ERASURE runs against the same set of documents ACCESS finds. For every document ACCESS returns, Transcend calls POST /{index}/_update/{_id} with a Painless script that determines how the document is rewritten.
Important: ACCESS must be enabled for ERASURE to be run successfully, as ERASURE depends on the results of ACCESS.
The ERASURE query statement is a JSON object with only the following keys, matching Elasticsearch's script object shape: source, lang, and params.

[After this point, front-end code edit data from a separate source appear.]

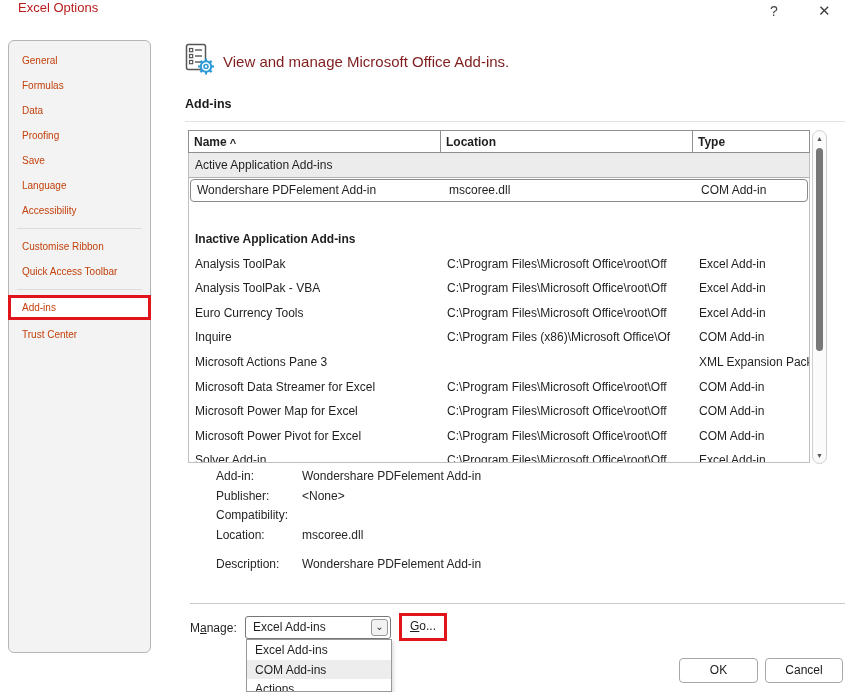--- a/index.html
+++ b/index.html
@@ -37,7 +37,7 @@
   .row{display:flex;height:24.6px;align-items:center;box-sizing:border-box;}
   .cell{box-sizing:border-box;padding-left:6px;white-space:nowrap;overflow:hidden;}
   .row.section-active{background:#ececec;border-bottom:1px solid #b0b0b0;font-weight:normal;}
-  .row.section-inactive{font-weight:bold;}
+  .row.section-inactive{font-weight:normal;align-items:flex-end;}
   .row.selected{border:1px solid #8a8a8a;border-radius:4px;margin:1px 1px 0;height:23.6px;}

If you click "Generate ERASURE Query Statements", Transcend auto-generates the following query statement:
{
"source": "List keys = new ArrayList(ctx._source.keySet()); for (def key : keys) { ctx._source[key] = params.redacted; }",
"lang": "painless",
"params": {
"redacted": "[REDACTED]"
}
}This replaces every top-level field of _source with the string [REDACTED]. The document itself is preserved — only its field values are overwritten. This is the safest default because it guarantees no personal data remains in the document, regardless of which fields contain it.
If you want to redact only specific fields (e.g. only email and name), provide a custom script:
{
"source": "if (ctx._source.containsKey('email')) { ctx._source.email = params.redacted; } if (ctx._source.containsKey('name')) { ctx._source.name = params.redacted; }",
"lang": "painless",
"params": {
"redacted": "[REDACTED]"
}
}ACCESS and ERASURE are wired together. The flow on every DSR is:
ACCESSruns the configured (or default) Query DSL search against the index. Matching documents are streamed back through Transcend's Sombra encryption gateway.- For each matching document, Transcend records the document
_id. ERASUREcalls_update/{_id}once per document, applying the configured (or default) Painless script.
This means scoping ACCESS also scopes ERASURE. If your ACCESS query is broad, your ERASURE will run against a broad set of documents. If your ACCESS query is narrow, only those documents are redacted.
It also means ERASURE does not delete documents. The document remains in the index; its field values are overwritten. This is intentional: most Elasticsearch deployments are used for logs, and deleting log entries breaks audit-trail integrity. Redaction satisfies the privacy requirement while leaving the surrounding event record intact.